Your objective. Once the line with "hfov_deg: 3.8" is found, repeat it and all later lines exactly through the end of the listing below, with the pictures left out.

======== Available data ========

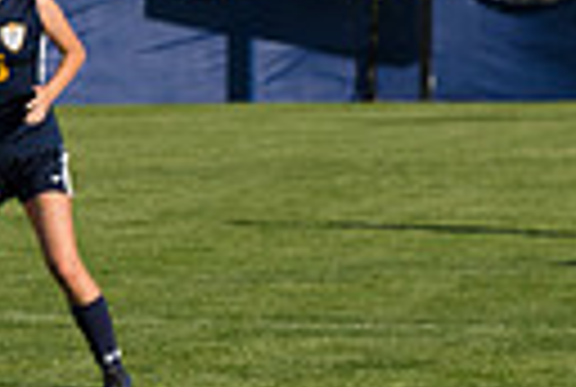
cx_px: -693
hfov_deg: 3.8
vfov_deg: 2.6
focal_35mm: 528
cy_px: 405
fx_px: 8468
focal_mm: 78
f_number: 5.6
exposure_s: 1/1600
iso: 250
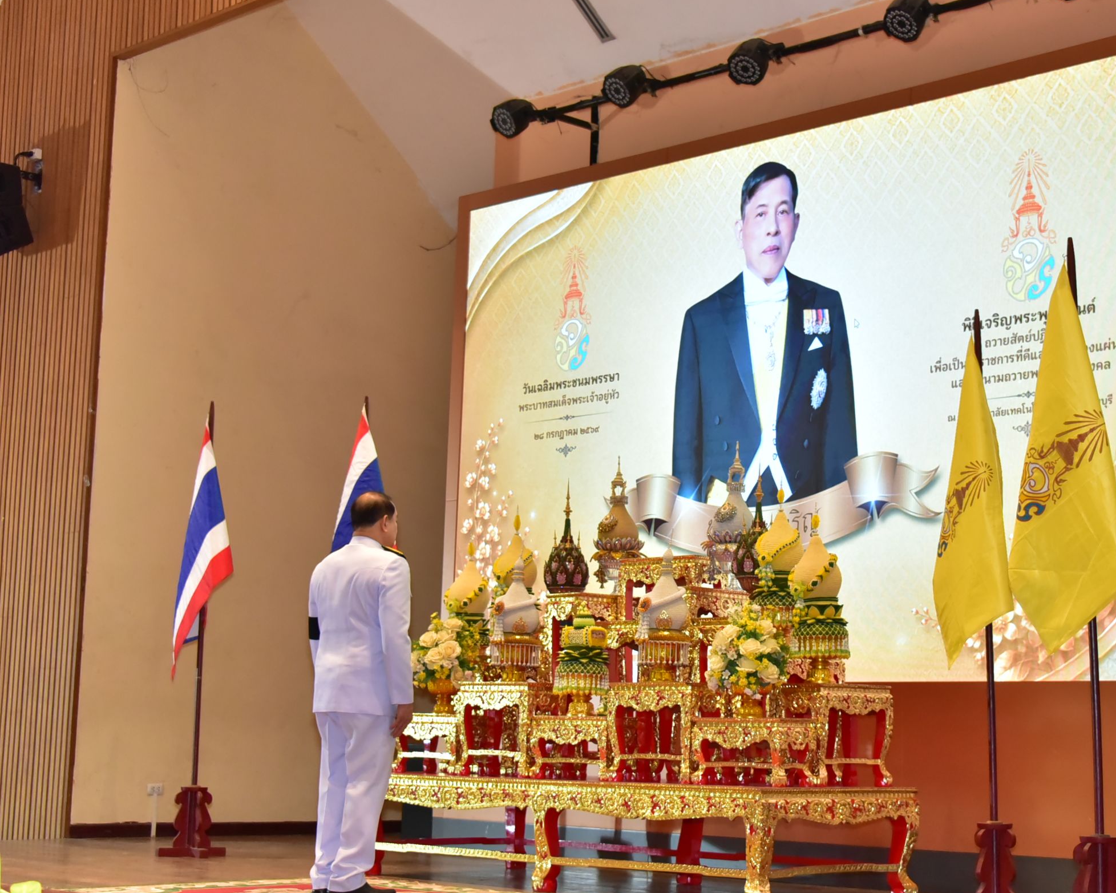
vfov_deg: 25.4
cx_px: 700
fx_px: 1982
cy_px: 471
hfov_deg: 31.3
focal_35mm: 60
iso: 4000
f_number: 5.6
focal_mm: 50
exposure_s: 1/200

========

Output.
hfov_deg: 3.8
vfov_deg: 2.6
focal_35mm: 528
cy_px: 405
fx_px: 8468
focal_mm: 78
f_number: 5.6
exposure_s: 1/1600
iso: 250
vfov_deg: 25.4
cx_px: 700
fx_px: 1982
cy_px: 471
hfov_deg: 31.3
focal_35mm: 60
iso: 4000
f_number: 5.6
focal_mm: 50
exposure_s: 1/200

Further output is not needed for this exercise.